Brian Wilson performing on stage at the 54th Grammy Awards in 2012 - Photo: AFP
A jump from A major to F major on a 12-string guitar, a sudden, atonal leap, as if pulling us into a bright dream—that's how The Beach Boys' song "Wouldn't It Be Nice?" began, that's how their album "Pet Sounds" began, and that's how a new chapter of popular music began.
The Beach Boys didn't try to trick us at all.
In 1965, Brian Wilson heard The Beatles' Rubber Soul . The album's unique quality sparked an ambition in Wilson: to create the greatest rock album, one that would surpass Rubber Soul . However, this seemingly grand ambition was actually quite modest, as he only aimed for the album to remain popular for ten years.
Wilson ultimately surpassed its 10-year target. For nearly 60 years, Pet Sounds has remained a musical marvel.
People are still amazed by the sophisticated arrangements of the 13 songs, and still listen attentively to the stories about how Wilson pioneered transforming the recording studio into a sound laboratory.
The Beach Boys - Wouldn't It Be Nice
There's the bridge of God Only Knows with the sound of sleigh bells blending with piano and harpsichord. Then there's Wilson mimicking dog barking and the sound of a passing train to conclude Caroline, No. 1.
Wilson's recordings feature a long list of instruments, from familiar ones like guitar, piano, accordion, flute, bass, and organ to lesser-known instruments like timpani and güiro, even a piano with weights placed on the hammers, and things that aren't instruments at all, like soda cans or cups.
Goodbye Brian Wilson
Avant-garde as it may be, what perhaps makes the Beach Boys' music most beloved is that it doesn't try to trick us. Despite its complexity, the songs don't seem dangerous, nor do they shy away from the listener or appear more intelligent than them.
The harmonies in The Beach Boys' music are incredibly beautiful; they use dissonances without being jarring, they flow seamlessly and harmoniously like waves continuously merging and dissolving into each other – music that seems measured by the golden ratio, music that can only be heard in dreams.
Listening to The Beach Boys' music, it's hard to imagine that their songwriter and main producer lived a life tormented by depression.
The Beach Boys' music is so bright, so full of joy, not the kind of superficial joy that makes you jump for joy, but a kind of enduring joy that radiates from within.
The music, inspired by Californian summers and surfers, seems to contain a gentle sun, a smile—a soft one, but one that never fades.
In real life, that smile sometimes fades. Brian Wilson has admitted at times that he's run out of ideas. On the one hand, he expressed his displeasure when Paul McCartney called "God Only Knows" the greatest song ever written, "If that's the case, then what do I have left to do?", Wilson asked.
On the other hand, he claimed to be running out of ideas. That contradiction is very human. Unlike the other members of The Beatles who constantly "competed" with a desire to prove themselves, Brian even felt guilty for being labeled a genius, fearing that people would pay more attention to him than the band, and so he gradually reduced his activities with the group.

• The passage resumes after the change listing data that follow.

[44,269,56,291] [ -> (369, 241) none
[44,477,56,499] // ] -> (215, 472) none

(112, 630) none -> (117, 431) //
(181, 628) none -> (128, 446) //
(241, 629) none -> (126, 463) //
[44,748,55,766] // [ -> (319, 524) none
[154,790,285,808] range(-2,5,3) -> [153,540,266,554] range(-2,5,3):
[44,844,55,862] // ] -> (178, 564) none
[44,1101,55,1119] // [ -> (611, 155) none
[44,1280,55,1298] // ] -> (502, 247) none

That's probably good for The Beach Boys too. With The Beatles, listening to their music was also listening to their lives and their fame. But with The Beach Boys, listening to their music is simply listening to music; we get to enjoy it in its purest form.
We don't even know that the person who created this surfing-themed music doesn't actually surf. We don't care about Brian Wilson's personal life. We only care about the harmonies, the sound experiments, the melodies.
The Beach Boys' final song was titled Summer's Gone. A tribute to youth, the band's saddest song: "Summer is over. I'll sit and watch the waves. We laughed, we cried. We lived, we died." Goodbye Brian Wilson, goodbye summer.
In The Rolling Stones' 2003 list of the 500 greatest albums of all time, Pet Sounds ranked second, behind only The Beatles ' Sgt. Pepper's Lonely Hearts Club Band . But without Pet Sounds , without the studio experiments of Brian Wilson, the musical genius who recently passed away at the age of 82, would there be Sgt. Pepper's ?
Let me borrow the title of a classic song by The Beach Boys to answer right away: God Only Knows.